ACTION ITEM | Make an exact copy of the records, and keep the pictures out of it.
-- Opening Marker --
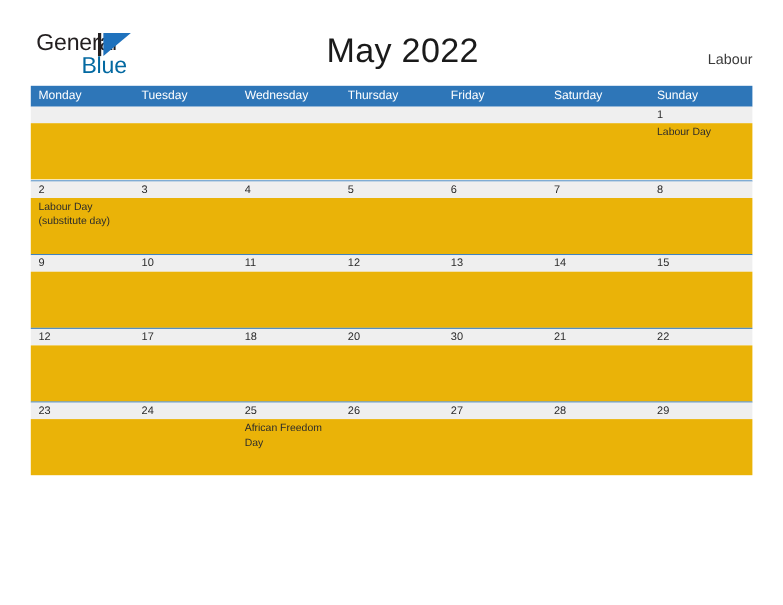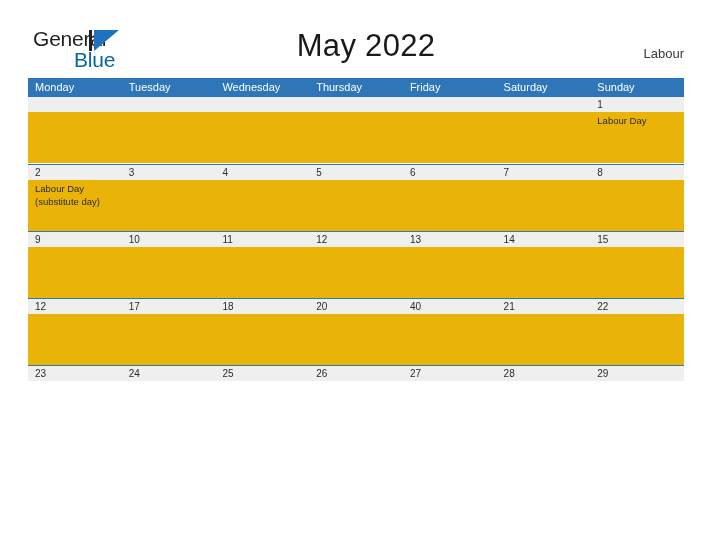--- a/index.html
+++ b/index.html
@@ -263,7 +263,7 @@
             <div class="daynum">17</div>
             <div class="daynum">18</div>
             <div class="daynum">20</div>
-            <div class="daynum">40</div>
+            <div class="daynum">30</div>
             <div class="daynum">21</div>
             <div class="daynum">22</div>
           </div>

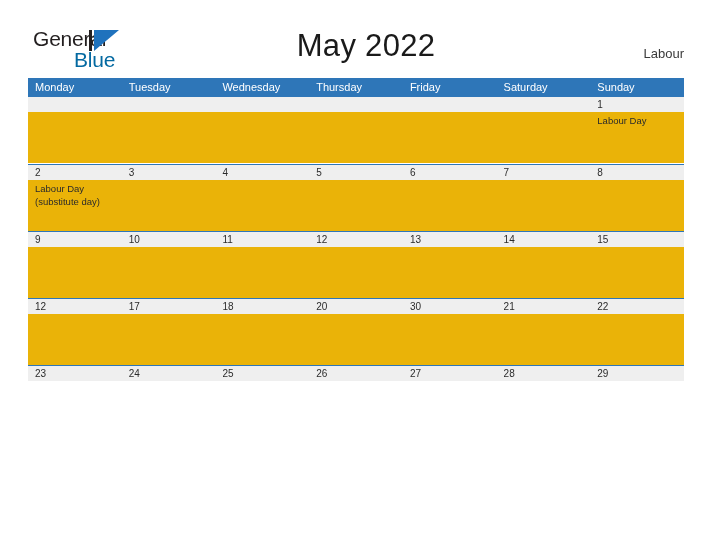--- a/index.html
+++ b/index.html
@@ -287,6 +287,18 @@
             <div class="daynum">28</div>
             <div class="daynum">29</div>
           </div>
+          <div class="events-strip">
+            <div class="eventcell"></div>
+            <div class="eventcell"></div>
+            <div class="eventcell">
+              <span class="ev">African Freedom</span>
+              <span class="ev">Day</span>
+            </div>
+            <div class="eventcell"></div>
+            <div class="eventcell"></div>
+            <div class="eventcell"></div>
+            <div class="eventcell"></div>
+          </div>
         </div>
       </div>
   </div>

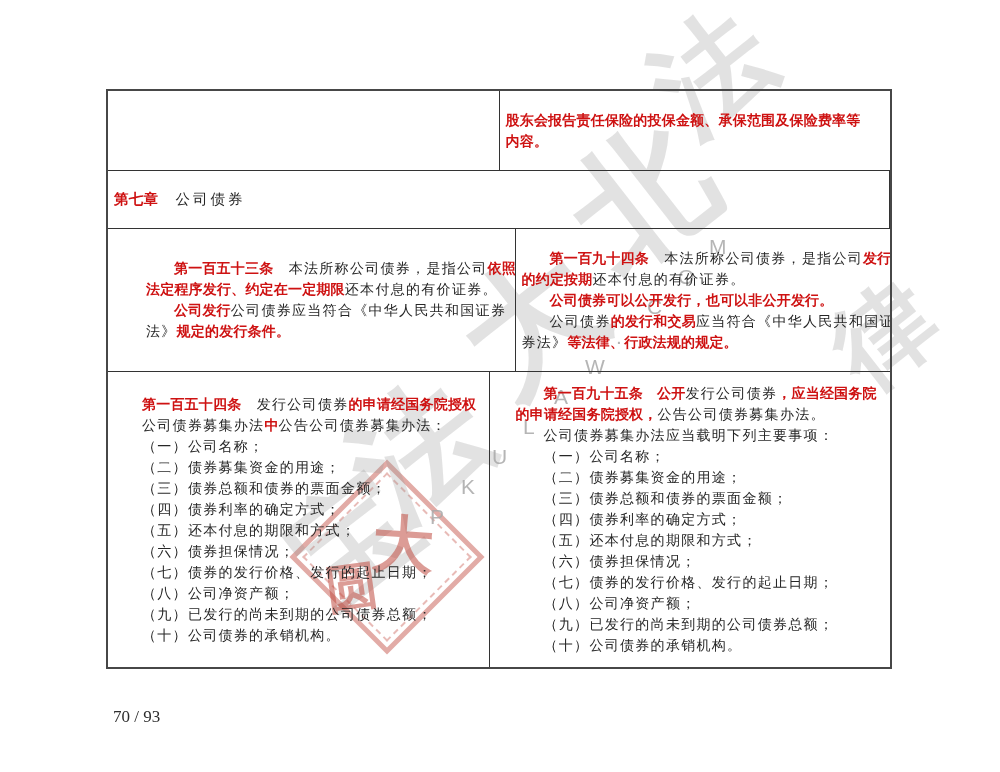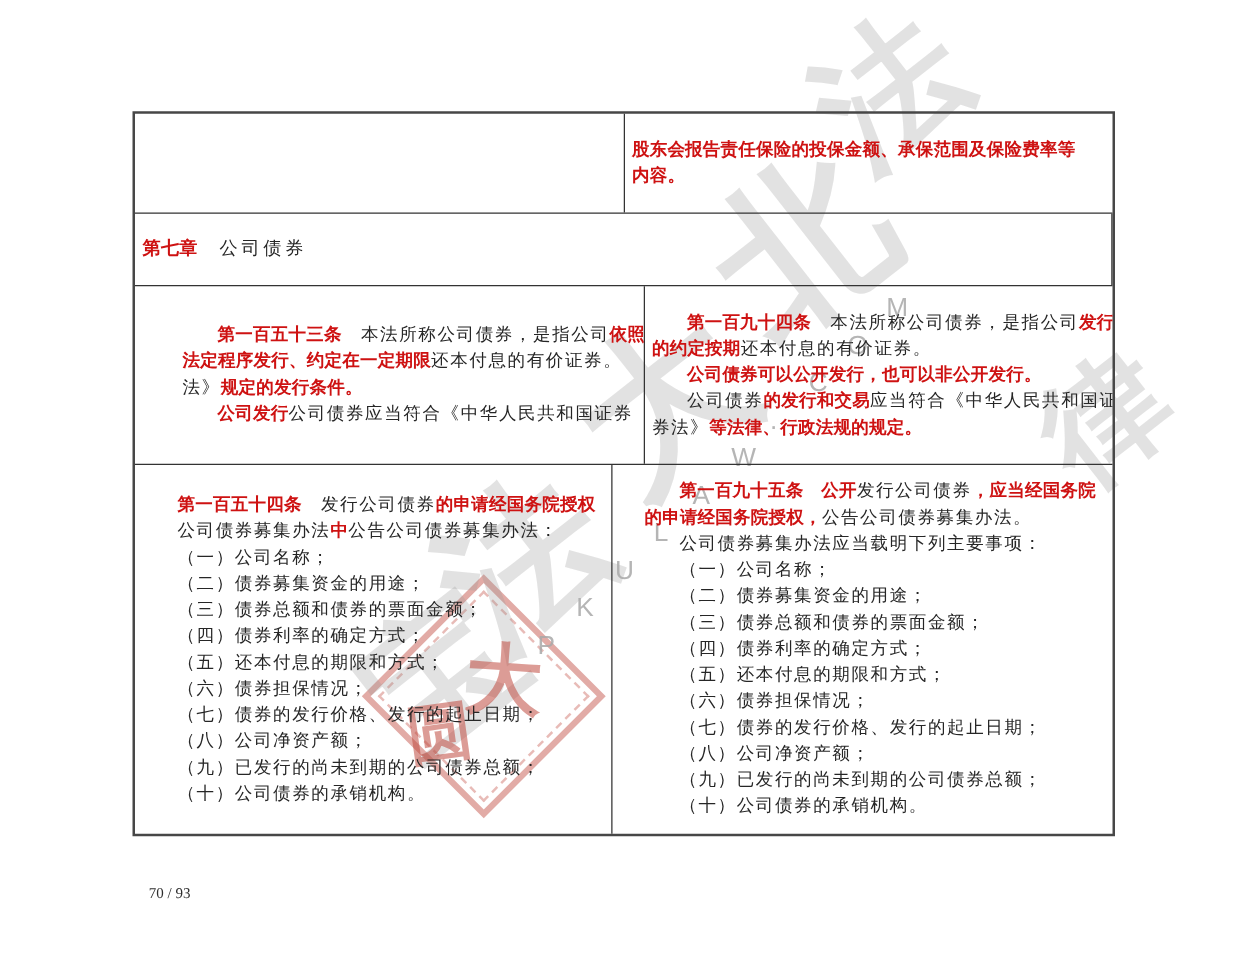--- a/index.html
+++ b/index.html
@@ -107,8 +107,8 @@
         <div class="cell left">
           <div class="line indent"><span class="run-red">第一百五十三条</span><span class="run-black">　本法所称公司债券，是指公司</span><span class="run-red">依照</span></div>
           <div class="line"><span class="run-red">法定程序发行、约定在一定期限</span><span class="run-black">还本付息的有价证券。</span></div>
+          <div class="line indent"><span class="run-red">公司发行</span><span class="run-black">公司债券应当符合《中华人民共和国证券</span></div>
           <div class="line"><span class="run-black">法》</span><span class="run-red">规定的发行条件。</span></div>
-          <div class="line indent"><span class="run-red">公司发行</span><span class="run-black">公司债券应当符合《中华人民共和国证券</span></div>
         </div>
         <div class="cell right">
           <div class="line indent"><span class="run-red">第一百九十四条</span><span class="run-black">　本法所称公司债券，是指公司</span><span class="run-red">发行</span></div>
-- Closing Marker --
EXERCISE ANSWER |
--- a/index.html
+++ b/index.html
@@ -263,7 +263,7 @@
             <div class="daynum">17</div>
             <div class="daynum">18</div>
             <div class="daynum">20</div>
-            <div class="daynum">40</div>
+            <div class="daynum">30</div>
             <div class="daynum">21</div>
             <div class="daynum">22</div>
           </div>

--- a/index.html
+++ b/index.html
@@ -287,6 +287,18 @@
             <div class="daynum">28</div>
             <div class="daynum">29</div>
           </div>
+          <div class="events-strip">
+            <div class="eventcell"></div>
+            <div class="eventcell"></div>
+            <div class="eventcell">
+              <span class="ev">African Freedom</span>
+              <span class="ev">Day</span>
+            </div>
+            <div class="eventcell"></div>
+            <div class="eventcell"></div>
+            <div class="eventcell"></div>
+            <div class="eventcell"></div>
+          </div>
         </div>
       </div>
   </div>

--- a/index.html
+++ b/index.html
@@ -107,8 +107,8 @@
         <div class="cell left">
           <div class="line indent"><span class="run-red">第一百五十三条</span><span class="run-black">　本法所称公司债券，是指公司</span><span class="run-red">依照</span></div>
           <div class="line"><span class="run-red">法定程序发行、约定在一定期限</span><span class="run-black">还本付息的有价证券。</span></div>
+          <div class="line indent"><span class="run-red">公司发行</span><span class="run-black">公司债券应当符合《中华人民共和国证券</span></div>
           <div class="line"><span class="run-black">法》</span><span class="run-red">规定的发行条件。</span></div>
-          <div class="line indent"><span class="run-red">公司发行</span><span class="run-black">公司债券应当符合《中华人民共和国证券</span></div>
         </div>
         <div class="cell right">
           <div class="line indent"><span class="run-red">第一百九十四条</span><span class="run-black">　本法所称公司债券，是指公司</span><span class="run-red">发行</span></div>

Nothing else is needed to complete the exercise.